* _WHAT NEEDS TO BE DONE_: Would you repeat every line of the data exactly?

[DATA EXTRACTS]

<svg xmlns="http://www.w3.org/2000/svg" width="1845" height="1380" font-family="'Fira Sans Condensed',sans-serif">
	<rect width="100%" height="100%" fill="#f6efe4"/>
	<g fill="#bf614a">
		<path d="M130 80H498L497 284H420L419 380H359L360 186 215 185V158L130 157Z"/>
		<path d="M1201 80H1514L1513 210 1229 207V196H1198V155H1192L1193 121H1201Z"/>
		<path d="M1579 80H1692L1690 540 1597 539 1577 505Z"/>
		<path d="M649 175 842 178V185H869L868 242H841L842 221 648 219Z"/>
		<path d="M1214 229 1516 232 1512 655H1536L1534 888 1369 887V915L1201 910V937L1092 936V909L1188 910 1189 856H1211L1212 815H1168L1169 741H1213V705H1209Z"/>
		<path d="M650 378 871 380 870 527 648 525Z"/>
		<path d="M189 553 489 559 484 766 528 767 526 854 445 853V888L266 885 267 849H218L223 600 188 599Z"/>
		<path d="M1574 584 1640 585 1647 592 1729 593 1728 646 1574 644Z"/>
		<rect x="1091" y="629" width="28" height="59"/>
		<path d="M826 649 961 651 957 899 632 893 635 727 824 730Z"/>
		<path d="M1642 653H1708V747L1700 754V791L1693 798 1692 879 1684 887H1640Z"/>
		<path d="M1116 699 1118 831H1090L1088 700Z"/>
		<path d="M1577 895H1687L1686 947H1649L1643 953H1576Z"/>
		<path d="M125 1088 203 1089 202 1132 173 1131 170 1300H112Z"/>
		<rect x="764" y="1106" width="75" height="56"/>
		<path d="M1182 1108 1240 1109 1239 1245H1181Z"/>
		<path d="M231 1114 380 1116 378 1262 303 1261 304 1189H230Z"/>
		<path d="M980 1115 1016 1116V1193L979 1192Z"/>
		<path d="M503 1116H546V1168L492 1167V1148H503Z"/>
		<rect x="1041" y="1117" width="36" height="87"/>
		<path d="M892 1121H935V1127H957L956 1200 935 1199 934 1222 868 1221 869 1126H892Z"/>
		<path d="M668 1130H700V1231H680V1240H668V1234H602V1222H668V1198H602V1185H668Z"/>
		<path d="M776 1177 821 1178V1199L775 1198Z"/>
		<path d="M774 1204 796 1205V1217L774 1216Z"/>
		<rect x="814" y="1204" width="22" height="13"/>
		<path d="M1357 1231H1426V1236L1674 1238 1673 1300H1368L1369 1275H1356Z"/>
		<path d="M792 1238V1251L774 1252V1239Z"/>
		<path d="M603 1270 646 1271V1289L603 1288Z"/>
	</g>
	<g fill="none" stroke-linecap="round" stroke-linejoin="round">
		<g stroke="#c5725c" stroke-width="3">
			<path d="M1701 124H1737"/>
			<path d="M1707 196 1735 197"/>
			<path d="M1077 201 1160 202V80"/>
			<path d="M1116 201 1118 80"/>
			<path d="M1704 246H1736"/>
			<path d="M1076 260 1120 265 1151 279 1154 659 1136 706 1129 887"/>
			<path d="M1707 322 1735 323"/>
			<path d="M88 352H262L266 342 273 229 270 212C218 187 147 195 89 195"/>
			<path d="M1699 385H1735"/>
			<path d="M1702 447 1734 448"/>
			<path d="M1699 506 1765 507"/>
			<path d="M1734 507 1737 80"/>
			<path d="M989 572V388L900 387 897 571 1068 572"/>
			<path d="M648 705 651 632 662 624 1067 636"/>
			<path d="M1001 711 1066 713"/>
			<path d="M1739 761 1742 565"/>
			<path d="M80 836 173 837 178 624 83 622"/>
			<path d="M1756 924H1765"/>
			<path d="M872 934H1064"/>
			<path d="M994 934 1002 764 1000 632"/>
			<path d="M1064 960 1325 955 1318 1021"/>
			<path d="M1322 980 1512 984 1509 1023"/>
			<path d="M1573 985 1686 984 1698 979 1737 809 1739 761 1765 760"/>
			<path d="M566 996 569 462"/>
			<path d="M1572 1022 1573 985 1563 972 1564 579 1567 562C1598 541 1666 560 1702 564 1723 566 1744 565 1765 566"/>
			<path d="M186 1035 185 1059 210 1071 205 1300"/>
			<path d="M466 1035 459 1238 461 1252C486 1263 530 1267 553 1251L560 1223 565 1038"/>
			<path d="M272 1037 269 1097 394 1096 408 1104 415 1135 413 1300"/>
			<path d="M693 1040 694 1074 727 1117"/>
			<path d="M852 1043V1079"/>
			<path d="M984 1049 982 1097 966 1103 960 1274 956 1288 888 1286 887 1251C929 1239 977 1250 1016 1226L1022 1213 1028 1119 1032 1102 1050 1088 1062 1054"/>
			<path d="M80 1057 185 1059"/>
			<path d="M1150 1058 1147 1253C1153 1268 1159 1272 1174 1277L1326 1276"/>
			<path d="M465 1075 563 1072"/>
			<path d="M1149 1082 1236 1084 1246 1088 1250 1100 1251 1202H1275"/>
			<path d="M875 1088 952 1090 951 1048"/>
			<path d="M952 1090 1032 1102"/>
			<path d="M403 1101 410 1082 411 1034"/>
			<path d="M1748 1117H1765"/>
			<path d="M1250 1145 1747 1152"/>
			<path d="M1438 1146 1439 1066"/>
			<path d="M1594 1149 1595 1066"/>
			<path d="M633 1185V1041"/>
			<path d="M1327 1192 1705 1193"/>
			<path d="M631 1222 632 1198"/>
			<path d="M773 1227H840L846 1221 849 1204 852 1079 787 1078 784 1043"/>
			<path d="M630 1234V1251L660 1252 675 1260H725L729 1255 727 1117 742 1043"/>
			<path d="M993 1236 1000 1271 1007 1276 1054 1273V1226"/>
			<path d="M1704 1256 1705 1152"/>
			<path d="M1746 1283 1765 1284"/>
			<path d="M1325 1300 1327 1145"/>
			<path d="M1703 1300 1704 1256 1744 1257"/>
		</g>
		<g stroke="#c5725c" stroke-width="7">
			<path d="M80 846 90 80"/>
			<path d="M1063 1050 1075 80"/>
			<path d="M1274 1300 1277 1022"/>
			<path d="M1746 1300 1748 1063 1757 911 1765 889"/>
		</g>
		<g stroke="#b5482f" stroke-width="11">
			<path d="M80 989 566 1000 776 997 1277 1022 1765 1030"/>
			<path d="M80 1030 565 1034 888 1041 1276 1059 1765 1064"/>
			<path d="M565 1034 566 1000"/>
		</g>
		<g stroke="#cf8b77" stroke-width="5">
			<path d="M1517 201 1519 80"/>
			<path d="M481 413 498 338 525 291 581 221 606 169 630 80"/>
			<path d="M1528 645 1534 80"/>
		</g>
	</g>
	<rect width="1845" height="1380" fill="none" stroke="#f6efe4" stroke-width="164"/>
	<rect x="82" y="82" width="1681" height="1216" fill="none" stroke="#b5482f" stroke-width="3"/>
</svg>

[/DATA EXTRACTS]

* _ANSWER BOX_:
<svg xmlns="http://www.w3.org/2000/svg" width="1845" height="1380" font-family="'Fira Sans Condensed',sans-serif">
	<rect width="100%" height="100%" fill="#f6efe4"/>
	<g fill="#bf614a">
		<path d="M130 80H498L497 284H420L419 380H359L360 186 215 185V158L130 157Z"/>
		<path d="M1201 80H1514L1513 210 1229 207V196H1198V155H1192L1193 121H1201Z"/>
		<path d="M1579 80H1692L1690 540 1597 539 1577 505Z"/>
		<path d="M649 175 842 178V185H869L868 242H841L842 221 648 219Z"/>
		<path d="M1214 229 1516 232 1512 655H1536L1534 888 1369 887V915L1201 910V937L1092 936V909L1188 910 1189 856H1211L1212 815H1168L1169 741H1213V705H1209Z"/>
		<path d="M650 378 871 380 870 527 648 525Z"/>
		<path d="M189 553 489 559 484 766 528 767 526 854 445 853V888L266 885 267 849H218L223 600 188 599Z"/>
		<path d="M1574 584 1640 585 1647 592 1729 593 1728 646 1574 644Z"/>
		<rect x="1091" y="629" width="28" height="59"/>
		<path d="M826 649 961 651 957 899 632 893 635 727 824 730Z"/>
		<path d="M1642 653H1708V747L1700 754V791L1693 798 1692 879 1684 887H1640Z"/>
		<path d="M1116 699 1118 831H1090L1088 700Z"/>
		<path d="M1577 895H1687L1686 947H1649L1643 953H1576Z"/>
		<path d="M125 1088 203 1089 202 1132 173 1131 170 1300H112Z"/>
		<rect x="764" y="1106" width="75" height="56"/>
		<path d="M1182 1108 1240 1109 1239 1245H1181Z"/>
		<path d="M231 1114 380 1116 378 1262 303 1261 304 1189H230Z"/>
		<path d="M980 1115 1016 1116V1193L979 1192Z"/>
		<path d="M503 1116H546V1168L492 1167V1148H503Z"/>
		<rect x="1041" y="1117" width="36" height="87"/>
		<path d="M892 1121H935V1127H957L956 1200 935 1199 934 1222 868 1221 869 1126H892Z"/>
		<path d="M668 1130H700V1231H680V1240H668V1234H602V1222H668V1198H602V1185H668Z"/>
		<path d="M776 1177 821 1178V1199L775 1198Z"/>
		<path d="M774 1204 796 1205V1217L774 1216Z"/>
		<rect x="814" y="1204" width="22" height="13"/>
		<path d="M1357 1231H1426V1236L1674 1238 1673 1300H1368L1369 1275H1356Z"/>
		<path d="M792 1238V1251L774 1252V1239Z"/>
		<path d="M603 1270 646 1271V1289L603 1288Z"/>
	</g>
	<g fill="none" stroke-linecap="round" stroke-linejoin="round">
		<g stroke="#c5725c" stroke-width="3">
			<path d="M1701 124H1737"/>
			<path d="M1707 196 1735 197"/>
			<path d="M1077 201 1160 202V80"/>
			<path d="M1116 201 1118 80"/>
			<path d="M1704 246H1736"/>
			<path d="M1076 260 1120 265 1151 279 1154 659 1136 706 1129 887"/>
			<path d="M1707 322 1735 323"/>
			<path d="M88 352H262L266 342 273 229 270 212C218 187 147 195 89 195"/>
			<path d="M1699 385H1735"/>
			<path d="M1702 447 1734 448"/>
			<path d="M1699 506 1765 507"/>
			<path d="M1734 507 1737 80"/>
			<path d="M989 572V388L900 387 897 571 1068 572"/>
			<path d="M648 705 651 632 662 624 1067 636"/>
			<path d="M1001 711 1066 713"/>
			<path d="M1739 761 1742 565"/>
			<path d="M80 836 173 837 178 624 83 622"/>
			<path d="M1756 924H1765"/>
			<path d="M872 934H1064"/>
			<path d="M994 934 1002 764 1000 632"/>
			<path d="M1064 960 1325 955 1318 1021"/>
			<path d="M1322 980 1512 984 1509 1023"/>
			<path d="M1573 985 1686 984 1698 979 1737 809 1739 761 1765 760"/>
			<path d="M566 996 569 462"/>
			<path d="M1572 1022 1573 985 1563 972 1564 579 1567 562C1598 541 1666 560 1702 564 1723 566 1744 565 1765 566"/>
			<path d="M186 1035 185 1059 210 1071 205 1300"/>
			<path d="M466 1035 459 1238 461 1252C486 1263 530 1267 553 1251L560 1223 565 1038"/>
			<path d="M272 1037 269 1097 394 1096 408 1104 415 1135 413 1300"/>
			<path d="M693 1040 694 1074 727 1117"/>
			<path d="M852 1043V1079"/>
			<path d="M984 1049 982 1097 966 1103 960 1274 956 1288 888 1286 887 1251C929 1239 977 1250 1016 1226L1022 1213 1028 1119 1032 1102 1050 1088 1062 1054"/>
			<path d="M80 1057 185 1059"/>
			<path d="M1150 1058 1147 1253C1153 1268 1159 1272 1174 1277L1326 1276"/>
			<path d="M465 1075 563 1072"/>
			<path d="M1149 1082 1236 1084 1246 1088 1250 1100 1251 1202H1275"/>
			<path d="M875 1088 952 1090 951 1048"/>
			<path d="M952 1090 1032 1102"/>
			<path d="M403 1101 410 1082 411 1034"/>
			<path d="M1748 1117H1765"/>
			<path d="M1250 1145 1747 1152"/>
			<path d="M1438 1146 1439 1066"/>
			<path d="M1594 1149 1595 1066"/>
			<path d="M633 1185V1041"/>
			<path d="M1327 1192 1705 1193"/>
			<path d="M631 1222 632 1198"/>
			<path d="M773 1227H840L846 1221 849 1204 852 1079 787 1078 784 1043"/>
			<path d="M630 1234V1251L660 1252 675 1260H725L729 1255 727 1117 742 1043"/>
			<path d="M993 1236 1000 1271 1007 1276 1054 1273V1226"/>
			<path d="M1704 1256 1705 1152"/>
			<path d="M1746 1283 1765 1284"/>
			<path d="M1325 1300 1327 1145"/>
			<path d="M1703 1300 1704 1256 1744 1257"/>
		</g>
		<g stroke="#c5725c" stroke-width="7">
			<path d="M80 846 90 80"/>
			<path d="M1063 1050 1075 80"/>
			<path d="M1274 1300 1277 1022"/>
			<path d="M1746 1300 1748 1063 1757 911 1765 889"/>
		</g>
		<g stroke="#b5482f" stroke-width="11">
			<path d="M80 989 566 1000 776 997 1277 1022 1765 1030"/>
			<path d="M80 1030 565 1034 888 1041 1276 1059 1765 1064"/>
			<path d="M565 1034 566 1000"/>
		</g>
		<g stroke="#cf8b77" stroke-width="5">
			<path d="M1517 201 1519 80"/>
			<path d="M481 413 498 338 525 291 581 221 606 169 630 80"/>
			<path d="M1528 645 1534 80"/>
		</g>
	</g>
	<rect width="1845" height="1380" fill="none" stroke="#f6efe4" stroke-width="164"/>
	<rect x="82" y="82" width="1681" height="1216" fill="none" stroke="#b5482f" stroke-width="3"/>
</svg>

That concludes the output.